Stocks of copper registered with the London Metal Exchange (LME) have more than doubled in the past two months, reaching their highest level since May 2022. While an increase in inventory during the summer holidays is not uncommon, the current surge is compounded by a manufacturing recession in Europe and the United States. The abundance of copper on the market is dampening optimism that China, the world’s largest user, is experiencing an economic growth rebound.
The LME three-month copper price remains stagnant, trading at $8,300 per metric ton and remaining within the $8,120-$8,870 range that has held since June. Since mid-July, nearly 100,000 metric tons of copper have been warranted in the LME warehouse network, raising the headline stocks to 149,600 metric tons. In comparison, registered inventory was a mere 54,225 metric tons on July 12.
The summer influx of copper has been widely distributed, with deliveries arriving in Asian, European, and U.S. locations. Rotterdam and the German port of Hamburg have received 19,325 metric tons and 9,850 metric tons, respectively. In Asia, the Taiwanese port of Kaohsiung has received 14,225 metric tons, while the South Korean port of Busan has taken in 12,550 metric tons. Meanwhile, 41,100 metric tons have been placed on LME warrant in New Orleans, the highest amount among all LME locations.
Interestingly, copper stocks in Mobile, Alabama, have grown to 1,925 metric tons. This rise is notable because Mobile had not held LME-warranted stocks since January 2021, when the volume was a mere 25 metric tons. On the other hand, CME copper stocks in New Orleans have fallen by 20,395 metric tons over the same period, indicating a possible physical arbitrage between the two exchanges.
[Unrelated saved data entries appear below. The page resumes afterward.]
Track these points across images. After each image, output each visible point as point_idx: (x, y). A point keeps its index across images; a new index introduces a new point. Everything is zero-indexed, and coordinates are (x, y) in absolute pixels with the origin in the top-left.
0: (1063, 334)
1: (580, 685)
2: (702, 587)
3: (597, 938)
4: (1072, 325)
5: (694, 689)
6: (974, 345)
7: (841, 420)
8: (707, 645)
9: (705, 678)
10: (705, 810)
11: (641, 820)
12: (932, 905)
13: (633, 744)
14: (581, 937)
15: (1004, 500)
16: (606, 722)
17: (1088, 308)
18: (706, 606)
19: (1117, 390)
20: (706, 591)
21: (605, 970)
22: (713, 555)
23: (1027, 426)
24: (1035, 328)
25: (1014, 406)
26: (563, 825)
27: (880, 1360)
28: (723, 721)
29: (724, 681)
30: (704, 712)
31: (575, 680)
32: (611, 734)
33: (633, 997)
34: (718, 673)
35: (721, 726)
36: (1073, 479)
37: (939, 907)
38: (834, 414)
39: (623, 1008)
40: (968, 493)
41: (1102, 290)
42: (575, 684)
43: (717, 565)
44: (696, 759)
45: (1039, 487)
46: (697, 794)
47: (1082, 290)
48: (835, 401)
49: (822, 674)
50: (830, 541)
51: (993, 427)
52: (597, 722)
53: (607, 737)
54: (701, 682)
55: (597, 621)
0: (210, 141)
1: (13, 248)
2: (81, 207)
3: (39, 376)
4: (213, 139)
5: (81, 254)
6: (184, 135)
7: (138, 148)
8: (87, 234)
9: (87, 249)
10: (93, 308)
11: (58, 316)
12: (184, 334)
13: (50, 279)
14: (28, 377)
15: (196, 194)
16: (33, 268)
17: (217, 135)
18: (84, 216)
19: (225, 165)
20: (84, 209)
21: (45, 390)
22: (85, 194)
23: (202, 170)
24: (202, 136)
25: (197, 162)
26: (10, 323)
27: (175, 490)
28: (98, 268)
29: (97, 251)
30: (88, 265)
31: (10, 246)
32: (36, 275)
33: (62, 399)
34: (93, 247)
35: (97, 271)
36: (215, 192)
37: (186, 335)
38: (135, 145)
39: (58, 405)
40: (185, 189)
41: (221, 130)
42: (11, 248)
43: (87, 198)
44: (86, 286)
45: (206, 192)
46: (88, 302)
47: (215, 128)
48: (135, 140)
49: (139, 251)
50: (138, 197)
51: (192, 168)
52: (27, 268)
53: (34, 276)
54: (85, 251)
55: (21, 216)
While copper demand typically softens over the summer holiday period in the northern hemisphere, this year’s increase in inventory has been unusually significant, with minimal counter-flow. Since mid-July, departures from LME warehouses have only amounted to 9,100 metric tons and have slowed considerably in recent weeks. Additionally, fresh cancellations have only totaled 725 metric tons during this period. Currently, the amount of cancelled stock awaiting physical load-out from the LME warehouse system is at a minimal 225 metric tons.
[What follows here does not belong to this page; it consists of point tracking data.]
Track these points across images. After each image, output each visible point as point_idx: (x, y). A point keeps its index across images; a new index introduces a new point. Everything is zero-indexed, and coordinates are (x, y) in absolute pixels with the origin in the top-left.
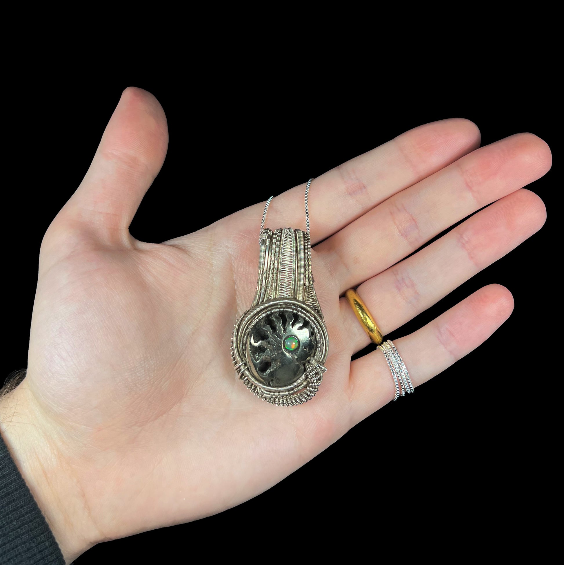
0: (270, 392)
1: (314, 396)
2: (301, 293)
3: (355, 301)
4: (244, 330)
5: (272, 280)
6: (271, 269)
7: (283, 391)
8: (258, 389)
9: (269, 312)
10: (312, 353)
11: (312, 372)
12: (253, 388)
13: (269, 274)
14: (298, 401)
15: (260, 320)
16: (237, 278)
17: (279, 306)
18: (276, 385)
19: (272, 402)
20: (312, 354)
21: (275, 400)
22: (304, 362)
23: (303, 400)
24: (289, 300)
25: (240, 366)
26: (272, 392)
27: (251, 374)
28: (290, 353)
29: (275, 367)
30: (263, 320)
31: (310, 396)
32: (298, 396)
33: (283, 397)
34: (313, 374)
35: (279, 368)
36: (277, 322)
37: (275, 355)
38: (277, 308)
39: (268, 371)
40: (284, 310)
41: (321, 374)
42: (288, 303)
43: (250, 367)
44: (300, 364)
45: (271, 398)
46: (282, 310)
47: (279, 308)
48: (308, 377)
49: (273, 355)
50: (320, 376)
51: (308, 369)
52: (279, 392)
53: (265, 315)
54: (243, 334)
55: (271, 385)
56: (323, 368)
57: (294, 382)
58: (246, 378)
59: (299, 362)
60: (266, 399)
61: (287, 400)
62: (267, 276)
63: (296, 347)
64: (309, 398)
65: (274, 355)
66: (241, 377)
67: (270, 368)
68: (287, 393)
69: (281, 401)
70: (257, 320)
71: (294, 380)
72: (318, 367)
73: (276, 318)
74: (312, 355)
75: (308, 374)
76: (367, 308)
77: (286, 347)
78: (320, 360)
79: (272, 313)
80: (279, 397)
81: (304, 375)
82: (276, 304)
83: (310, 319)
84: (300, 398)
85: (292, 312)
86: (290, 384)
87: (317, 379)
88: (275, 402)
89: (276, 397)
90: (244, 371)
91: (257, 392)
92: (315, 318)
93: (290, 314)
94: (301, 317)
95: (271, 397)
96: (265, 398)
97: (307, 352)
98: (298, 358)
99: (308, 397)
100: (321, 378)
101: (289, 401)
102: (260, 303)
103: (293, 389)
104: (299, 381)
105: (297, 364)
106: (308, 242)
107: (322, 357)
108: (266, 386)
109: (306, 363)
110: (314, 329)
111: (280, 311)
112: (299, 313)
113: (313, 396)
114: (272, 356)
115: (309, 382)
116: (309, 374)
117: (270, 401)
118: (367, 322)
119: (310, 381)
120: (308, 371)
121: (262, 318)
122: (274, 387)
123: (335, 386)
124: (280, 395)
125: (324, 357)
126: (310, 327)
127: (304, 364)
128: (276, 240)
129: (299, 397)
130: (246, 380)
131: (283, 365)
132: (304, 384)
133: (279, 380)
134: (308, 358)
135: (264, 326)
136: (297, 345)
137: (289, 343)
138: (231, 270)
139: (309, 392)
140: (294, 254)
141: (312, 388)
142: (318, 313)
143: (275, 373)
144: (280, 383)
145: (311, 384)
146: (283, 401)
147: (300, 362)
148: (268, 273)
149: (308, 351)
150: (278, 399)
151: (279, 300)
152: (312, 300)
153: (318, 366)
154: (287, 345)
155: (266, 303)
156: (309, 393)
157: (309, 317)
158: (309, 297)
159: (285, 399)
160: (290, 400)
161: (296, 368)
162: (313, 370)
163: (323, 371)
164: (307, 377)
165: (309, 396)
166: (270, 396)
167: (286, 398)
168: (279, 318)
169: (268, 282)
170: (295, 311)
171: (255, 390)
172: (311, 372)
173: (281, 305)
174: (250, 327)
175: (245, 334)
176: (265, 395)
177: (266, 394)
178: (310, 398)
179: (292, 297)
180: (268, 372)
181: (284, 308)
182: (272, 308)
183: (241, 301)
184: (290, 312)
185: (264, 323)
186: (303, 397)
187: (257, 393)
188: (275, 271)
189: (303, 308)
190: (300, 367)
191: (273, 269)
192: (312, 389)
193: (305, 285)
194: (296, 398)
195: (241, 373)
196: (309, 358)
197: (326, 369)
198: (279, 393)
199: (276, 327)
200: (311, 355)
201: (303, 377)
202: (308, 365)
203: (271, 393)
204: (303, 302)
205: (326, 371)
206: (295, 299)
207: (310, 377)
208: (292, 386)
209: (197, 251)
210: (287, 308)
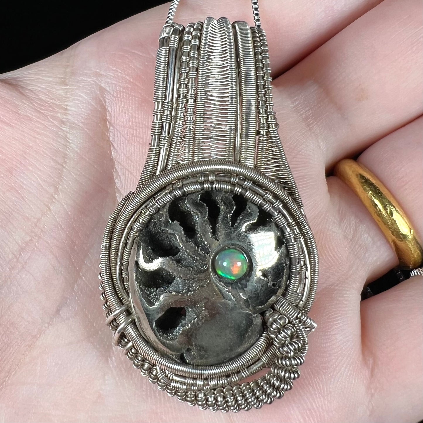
0: (185, 377)
1: (291, 391)
2: (251, 149)
3: (362, 177)
4: (124, 235)
5: (184, 123)
6: (181, 96)
7: (214, 377)
8: (158, 370)
9: (178, 193)
10: (280, 287)
11: (284, 332)
12: (146, 366)
13: (177, 109)
14: (250, 402)
15: (158, 210)
16: (116, 135)
17: (202, 179)
18: (199, 361)
19: (191, 402)
20: (279, 290)
21: (196, 396)
22: (261, 309)
23: (262, 400)
24: (222, 164)
25: (118, 315)
26: (189, 378)
27: (140, 335)
28: (230, 288)
29: (195, 319)
30: (165, 212)
31: (280, 389)
32: (250, 388)
33: (215, 390)
34: (286, 338)
35: (203, 323)
36: (198, 214)
37: (194, 290)
38: (196, 183)
39: (179, 329)
40: (212, 188)
41: (303, 337)
42: (223, 171)
43: (138, 318)
44: (254, 314)
45: (187, 392)
46: (206, 186)
47: (202, 183)
48: (272, 343)
49: (189, 291)
50: (301, 342)
51: (272, 324)
52: (206, 379)
53: (169, 197)
54: (121, 244)
55: (187, 361)
56: (309, 321)
57: (240, 355)
58: (130, 344)
59: (251, 308)
60: (175, 393)
61: (224, 398)
62: (173, 113)
63: (243, 274)
64: (278, 395)
65: (191, 291)
66: (119, 342)
67: (183, 322)
68: (225, 381)
69: (211, 399)
70: (152, 210)
71: (240, 349)
72: (297, 321)
73: (195, 204)
74: (281, 291)
75: (273, 336)
76: (389, 191)
77: (220, 273)
78: (299, 303)
79: (185, 195)
80: (207, 390)
81: (262, 340)
82: (194, 175)
83: (274, 207)
84: (256, 393)
85: (232, 191)
86: (231, 360)
87: (295, 349)
88: (197, 401)
89: (200, 390)
90: (125, 328)
91: (156, 376)
92: (286, 206)
93: (227, 195)
94: (253, 202)
95: (187, 390)
96: (173, 391)
97: (269, 285)
98: (250, 298)
99: (275, 393)
100: (304, 345)
101: (230, 399)
102: (158, 173)
103: (238, 372)
104: (253, 352)
105: (247, 314)
106: (262, 45)
107: (303, 296)
108: (176, 363)
109: (266, 311)
110: (282, 231)
111: (203, 189)
112: (249, 194)
113: (286, 390)
114: (186, 293)
115: (274, 355)
116: (277, 337)
117: (185, 398)
118: (395, 221)
119: (278, 353)
120: (272, 329)
121: (164, 206)
122: (193, 366)
123: (334, 361)
124: (207, 385)
125: (309, 297)
126: (274, 226)
127: (263, 314)
128: (190, 36)
129: (253, 391)
130: (131, 349)
131: (212, 316)
132: (264, 359)
133: (206, 351)
134: (271, 299)
135: (166, 224)
136: (245, 268)
137: (225, 264)
138: (104, 120)
139: (277, 380)
140: (231, 62)
141: (284, 370)
142: (292, 193)
143: (196, 335)
144: (206, 358)
145: (281, 360)
146: (216, 399)
147: (254, 308)
148: (175, 106)
149: (272, 282)
150: (205, 395)
151: (202, 165)
152: (276, 166)
153: (297, 318)
154: (223, 268)
155: (172, 171)
156: (277, 384)
157: (272, 204)
158: (269, 161)
159: (220, 396)
160: (232, 398)
161: (244, 322)
162: (284, 327)
163: (308, 329)
164: (270, 343)
165: (277, 389)
166: (185, 387)
167: (223, 392)
168: (202, 206)
169: (174, 127)
170: (238, 190)
171: (150, 371)
172: (280, 333)
173: (205, 176)
174: (136, 227)
175: (126, 244)
176: (173, 384)
177: (177, 382)
178: (280, 393)
179: (231, 159)
180: (179, 331)
181: (212, 183)
182: (185, 183)
183: (124, 182)
184: (226, 192)
185: (166, 216)
186: (263, 392)
187: (156, 378)
188: (191, 101)
189: (255, 183)
190: (253, 319)
191: (185, 97)
192: (285, 373)
193: (258, 133)
194: (246, 395)
195: (118, 333)
196: (273, 298)
197: (315, 325)
198: (205, 382)
199: (195, 226)
200: (277, 290)
201: (262, 342)
202: (271, 316)
203: (187, 381)
204: (257, 169)
205: (313, 330)
206: (238, 163)
207: (278, 343)
208: (234, 365)
209: (39, 87)
210: (218, 181)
It remains to be seen how long this upward inventory trend will continue, but the collapse in short-dated LME time-spreads suggests that more arrivals may be expected. The September-October spread experienced heavy-volume action, transitioning from small backwardation to a contango of $26.75 per metric ton at the close of Thursday. Consequently, the benchmark cash-to-three-months spread also collapsed, with the cash discount widening to $65 at one point on Monday and last trading at $58.50 on Tuesday. This is a significant increase compared to the $2 per metric ton discount at the beginning of September.
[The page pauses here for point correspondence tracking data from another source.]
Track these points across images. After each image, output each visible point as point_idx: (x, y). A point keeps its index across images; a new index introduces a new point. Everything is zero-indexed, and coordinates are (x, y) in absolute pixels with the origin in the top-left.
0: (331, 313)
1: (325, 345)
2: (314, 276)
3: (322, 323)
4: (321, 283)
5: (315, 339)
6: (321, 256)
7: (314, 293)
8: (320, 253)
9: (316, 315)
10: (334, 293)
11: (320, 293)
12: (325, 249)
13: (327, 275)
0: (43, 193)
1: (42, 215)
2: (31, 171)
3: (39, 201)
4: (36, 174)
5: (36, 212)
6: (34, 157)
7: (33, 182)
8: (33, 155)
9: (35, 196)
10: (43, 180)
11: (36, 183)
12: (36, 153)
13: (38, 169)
While the surge in copper stocks has primarily occurred within the LME delivery system, total exchange stocks, including those registered with CME, the Shanghai Futures Exchange, and its bonded arm the International Energy Exchange, currently stand at 236,000 metric tons. This figure remains relatively low compared to historical standards and has only increased by 47,000 metric tons since the beginning of the year. Visible exchange inventory in China is modest, amounting to 99,000 metric tons, with bonded warehouse stocks assessed at 43,000 metric tons by local data provider Shanghai Metal Market.
Copper bulls argue that China’s limited inventory cover will result in higher imports if the country’s manufacturing sector experiences a rebound. However, the rapid build in LME inventory suggests that any positive impact from a recovering China will be offset by continued demand weakness and surplus metal in the rest of the world.